Well put. That's reason enough to hope this particular story isn't true. (Of course, I do want a 5D Mark III, just the same as everybody else, but being a newshound at the cost of somebody's access - not so much.)


----------



## Isaac (Oct 21, 2011)

Canon have an incredibly *high secrecy policy *when it comes to future products because if something is leaked it will affect sales of the current model resulting in a substantial loss.

Additionally, I do not think *Canon place badges such as "mark III" on their test models.* By having nothing on these test models, no would truly be able to work out which camera it is. Eg. 5D2 and 7D look extremely similar.


----------



## dr croubie (Oct 21, 2011)

Isaac said:


> By having nothing on these test models, no would truly be able to work out which camera it is. Eg. 5D2 and 7D look extremely similar.



Easiest way to tell is look at the flash. 5D and 5D2 are the only small-bodied (ie, non-gripped) without a built-in flash.

But you never know, canon may add an inbuilt flash to the next 5D3. FF-sized pentaprism can't be an excuse not to, FF film cameras had built-in flashes...


----------



## Bob Howland (Oct 21, 2011)

Isaac said:


> Canon have an incredibly *high secrecy policy *when it comes to future products because if something is leaked it will affect sales of the current model resulting in a substantial loss.



Then why did they introduce the 1Dx five months before they intend to ship it?


----------



## Mark D5 TEAM II (Oct 21, 2011)

Well, if you ask the Noink fanbois like bob on DPR, it is because they intend to steal the spotlight away from an upcoming announcement of the D4 that would supposedly blow away this 1Dx. :


----------



## Isaac (Oct 22, 2011)

Bob Howland said:


> Isaac said:
> 
> 
> > Canon have an incredibly *high secrecy policy *when it comes to future products because if something is leaked it will affect sales of the current model resulting in a substantial loss.
> ...


Because that 5 months was added onto their product's full lifespan.

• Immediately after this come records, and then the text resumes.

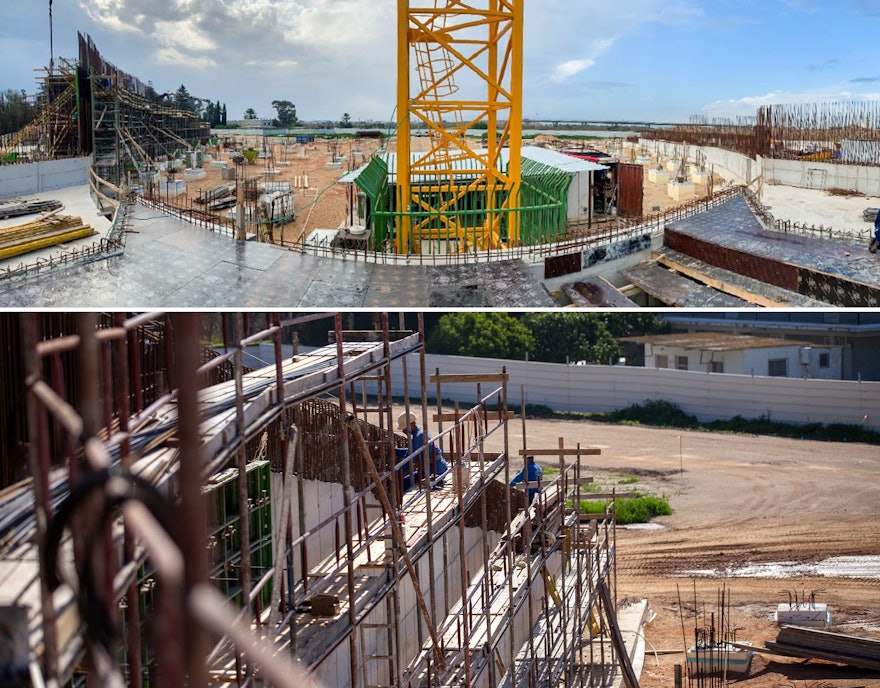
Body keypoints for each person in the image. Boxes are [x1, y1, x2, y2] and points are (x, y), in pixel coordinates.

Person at [396, 412, 449, 490]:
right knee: (407, 481)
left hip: (434, 470)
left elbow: (408, 460)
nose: (403, 431)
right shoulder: (421, 431)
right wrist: (395, 451)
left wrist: (395, 474)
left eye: (404, 428)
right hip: (437, 466)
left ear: (411, 425)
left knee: (403, 483)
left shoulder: (418, 438)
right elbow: (412, 451)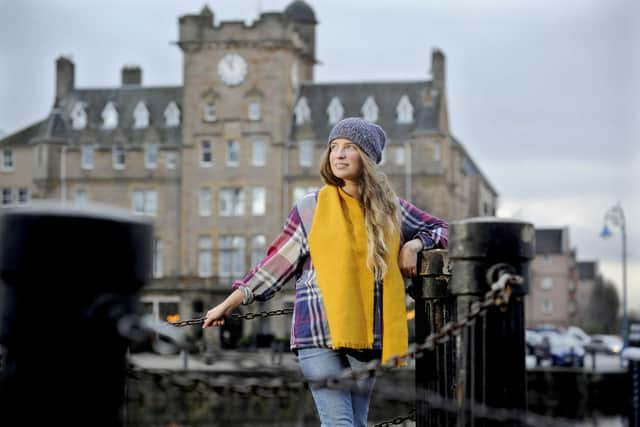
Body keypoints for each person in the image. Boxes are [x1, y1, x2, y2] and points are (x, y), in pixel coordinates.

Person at [203, 117, 448, 426]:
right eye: (334, 147)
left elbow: (441, 229)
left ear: (368, 158)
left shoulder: (391, 209)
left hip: (368, 334)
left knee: (355, 423)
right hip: (316, 334)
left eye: (349, 147)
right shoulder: (311, 207)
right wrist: (228, 304)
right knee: (340, 424)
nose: (339, 155)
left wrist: (413, 245)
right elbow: (276, 264)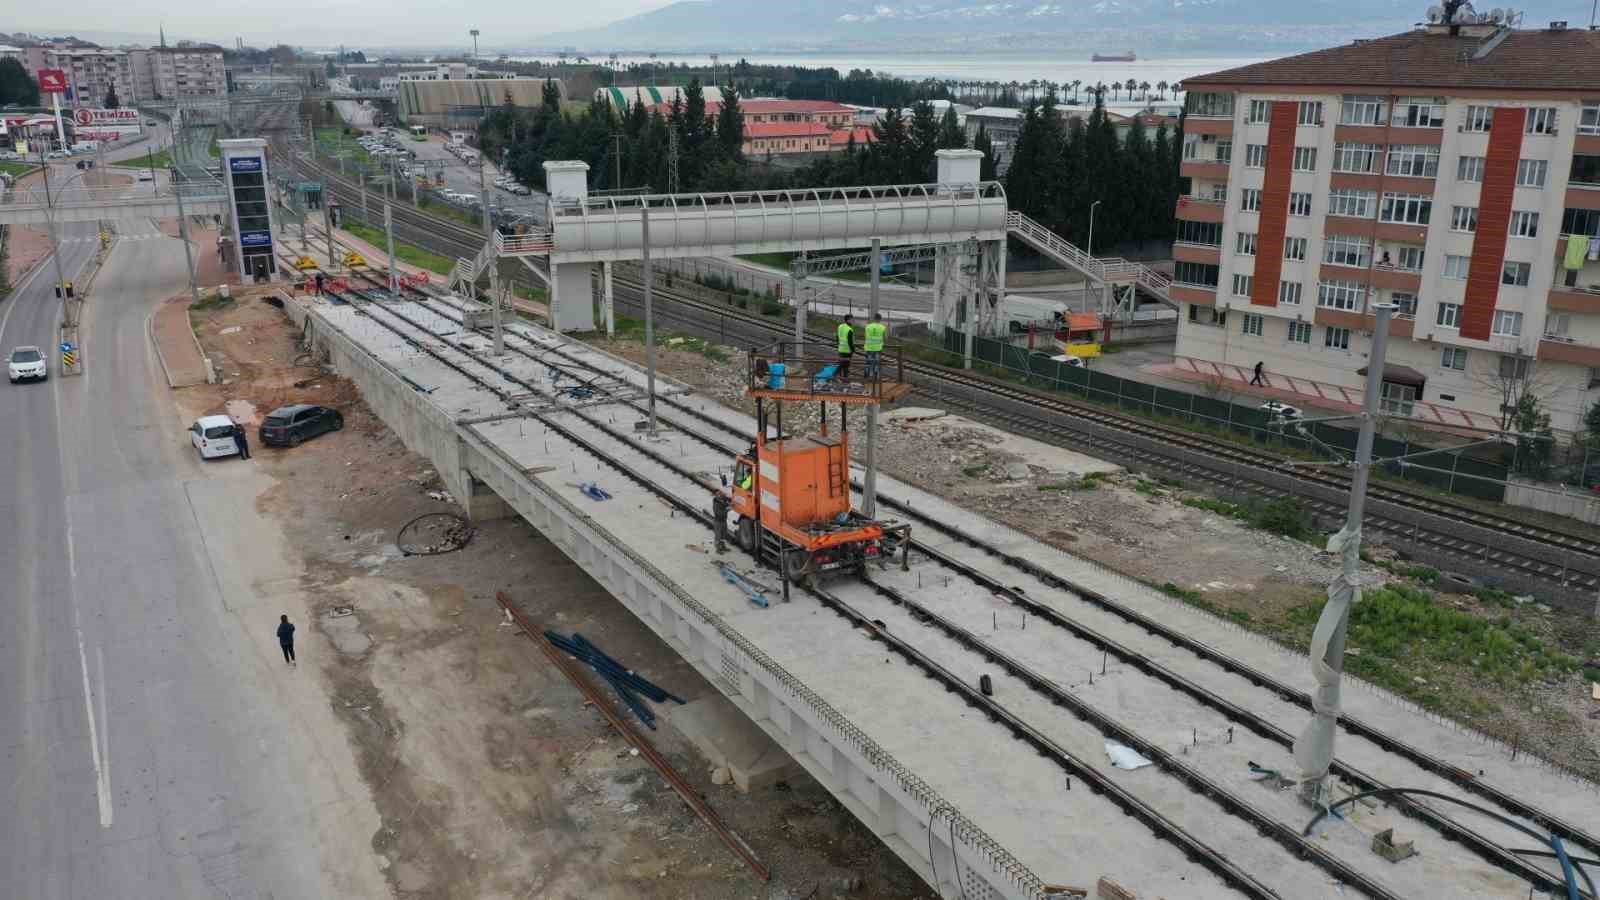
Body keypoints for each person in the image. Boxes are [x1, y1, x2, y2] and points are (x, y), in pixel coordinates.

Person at [863, 313, 887, 380]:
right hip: (878, 349)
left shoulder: (868, 326)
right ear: (880, 319)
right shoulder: (883, 327)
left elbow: (865, 336)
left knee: (868, 362)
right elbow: (885, 338)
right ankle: (875, 378)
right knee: (876, 363)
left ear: (874, 318)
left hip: (868, 348)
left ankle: (866, 377)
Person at [836, 315, 855, 380]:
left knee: (841, 364)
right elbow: (850, 342)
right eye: (852, 320)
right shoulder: (849, 329)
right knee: (845, 365)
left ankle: (840, 377)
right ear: (848, 320)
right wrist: (853, 350)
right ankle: (844, 378)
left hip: (840, 349)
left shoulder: (840, 326)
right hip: (847, 350)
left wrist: (839, 344)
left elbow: (837, 337)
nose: (853, 321)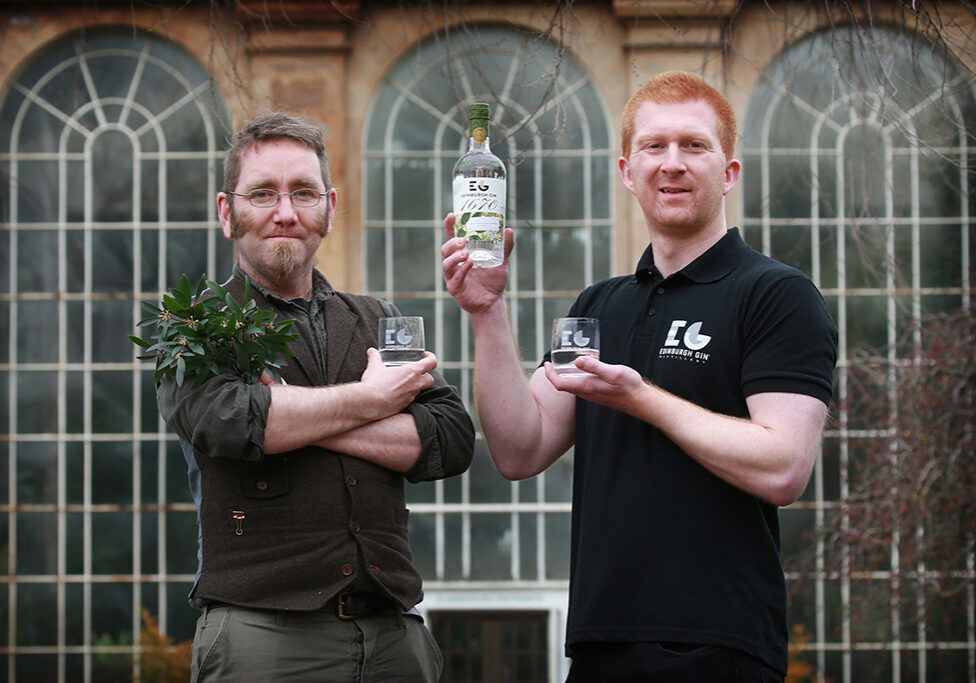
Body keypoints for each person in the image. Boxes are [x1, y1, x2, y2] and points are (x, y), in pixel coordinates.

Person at [441, 71, 837, 681]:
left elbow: (783, 467)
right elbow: (520, 449)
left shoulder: (777, 295)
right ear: (628, 171)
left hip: (718, 645)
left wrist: (643, 399)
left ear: (729, 172)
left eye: (694, 146)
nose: (672, 164)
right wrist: (488, 312)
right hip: (601, 642)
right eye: (654, 147)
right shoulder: (600, 305)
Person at [157, 112, 475, 682]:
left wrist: (296, 412)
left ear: (328, 207)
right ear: (227, 213)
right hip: (263, 639)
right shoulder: (193, 324)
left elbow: (450, 438)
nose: (285, 212)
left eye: (303, 193)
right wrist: (377, 399)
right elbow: (231, 421)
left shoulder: (378, 320)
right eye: (263, 194)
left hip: (394, 638)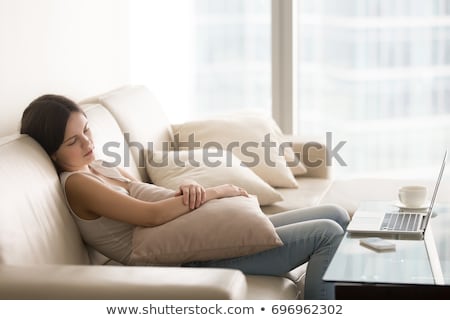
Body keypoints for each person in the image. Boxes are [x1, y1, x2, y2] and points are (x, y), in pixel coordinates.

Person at [20, 94, 350, 300]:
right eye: (72, 142)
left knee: (335, 212)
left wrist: (187, 190)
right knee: (328, 234)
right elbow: (148, 216)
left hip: (194, 231)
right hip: (188, 256)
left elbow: (152, 198)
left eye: (86, 130)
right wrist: (214, 192)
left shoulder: (100, 166)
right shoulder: (78, 183)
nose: (87, 143)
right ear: (52, 153)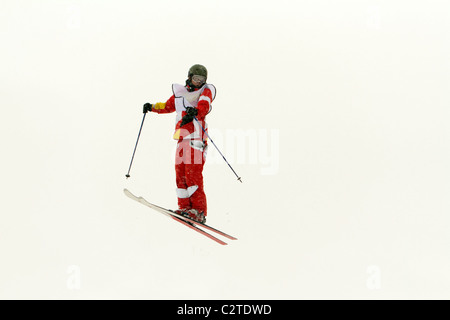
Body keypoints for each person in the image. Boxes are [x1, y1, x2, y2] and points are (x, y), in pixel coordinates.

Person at [143, 64, 216, 224]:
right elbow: (167, 106)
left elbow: (205, 105)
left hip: (196, 138)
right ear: (190, 77)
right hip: (182, 138)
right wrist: (152, 107)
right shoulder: (181, 93)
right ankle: (184, 208)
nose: (198, 82)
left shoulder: (205, 91)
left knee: (193, 174)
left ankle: (198, 211)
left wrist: (195, 111)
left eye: (201, 80)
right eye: (196, 79)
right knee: (181, 173)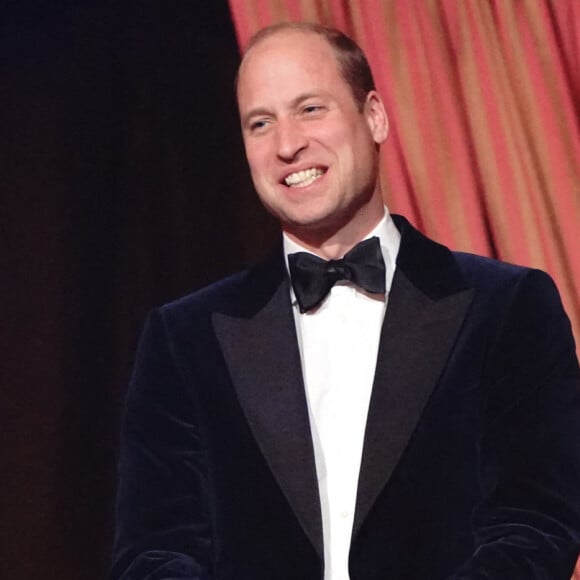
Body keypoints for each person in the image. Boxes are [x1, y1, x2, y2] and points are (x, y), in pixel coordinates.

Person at [110, 22, 580, 580]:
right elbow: (153, 554)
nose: (287, 144)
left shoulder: (507, 307)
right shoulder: (183, 337)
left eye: (310, 109)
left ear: (375, 116)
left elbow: (536, 525)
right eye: (261, 123)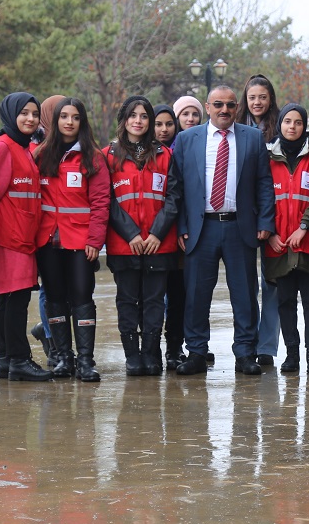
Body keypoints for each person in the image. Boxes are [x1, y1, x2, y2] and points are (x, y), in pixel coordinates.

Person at [165, 85, 275, 376]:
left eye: (229, 104)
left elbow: (264, 183)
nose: (224, 110)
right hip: (201, 229)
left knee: (244, 295)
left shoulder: (252, 138)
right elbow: (176, 188)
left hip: (241, 228)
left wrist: (265, 222)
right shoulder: (188, 139)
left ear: (236, 107)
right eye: (218, 105)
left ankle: (245, 353)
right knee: (196, 295)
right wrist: (181, 227)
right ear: (208, 106)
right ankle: (197, 352)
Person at [34, 97, 111, 382]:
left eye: (75, 117)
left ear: (82, 122)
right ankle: (63, 358)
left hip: (81, 241)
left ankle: (86, 361)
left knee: (81, 297)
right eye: (64, 116)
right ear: (55, 122)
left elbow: (102, 202)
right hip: (47, 241)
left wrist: (95, 240)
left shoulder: (93, 157)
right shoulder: (41, 155)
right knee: (54, 299)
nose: (69, 122)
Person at [262, 103, 309, 374]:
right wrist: (269, 233)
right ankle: (291, 355)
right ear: (280, 124)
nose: (292, 127)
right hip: (279, 243)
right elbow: (263, 197)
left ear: (304, 125)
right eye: (287, 121)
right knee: (284, 301)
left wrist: (304, 226)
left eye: (297, 122)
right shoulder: (267, 156)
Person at [104, 96, 178, 376]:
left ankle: (150, 353)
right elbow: (107, 200)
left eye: (143, 116)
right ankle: (132, 356)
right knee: (127, 300)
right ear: (124, 120)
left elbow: (174, 197)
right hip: (125, 244)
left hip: (159, 243)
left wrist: (157, 233)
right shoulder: (107, 155)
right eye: (132, 115)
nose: (138, 121)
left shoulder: (165, 155)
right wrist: (131, 233)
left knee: (154, 301)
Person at [0, 92, 52, 383]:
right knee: (15, 301)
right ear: (11, 114)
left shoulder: (22, 146)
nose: (30, 118)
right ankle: (19, 360)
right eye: (24, 113)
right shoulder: (3, 147)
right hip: (8, 238)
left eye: (34, 114)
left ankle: (6, 360)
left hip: (22, 237)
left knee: (10, 301)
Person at [237, 74, 282, 367]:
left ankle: (267, 346)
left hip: (275, 214)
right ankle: (248, 340)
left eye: (262, 97)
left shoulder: (283, 127)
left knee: (272, 282)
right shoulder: (235, 127)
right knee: (245, 284)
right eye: (252, 97)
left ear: (271, 99)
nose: (257, 103)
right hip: (242, 215)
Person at [28, 94, 67, 366]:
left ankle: (49, 332)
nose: (64, 120)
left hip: (70, 232)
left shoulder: (75, 143)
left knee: (70, 292)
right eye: (58, 114)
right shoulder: (33, 144)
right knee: (49, 290)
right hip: (43, 231)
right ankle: (54, 341)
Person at [153, 104, 187, 370]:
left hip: (177, 237)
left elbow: (182, 196)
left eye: (168, 124)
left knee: (178, 296)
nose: (164, 130)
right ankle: (149, 349)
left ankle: (175, 349)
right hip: (148, 239)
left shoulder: (181, 151)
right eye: (158, 124)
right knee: (151, 298)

It appears as if it's 5 months but that was after they achieved their goals and time quota for that product.


----------



## Picsfor (Oct 22, 2011)

I saw 2 5D2's in the wild on Thursday, said they new nothing about a 5D3 :
Then asked if i'd like to join them for a pint! 8)

So, we're gonna pop off on Wednesday to have a play with a 1DX - the 5D2's are not sure whether to upgrade or wait for a "what are we calling it? 5DX3?"


----------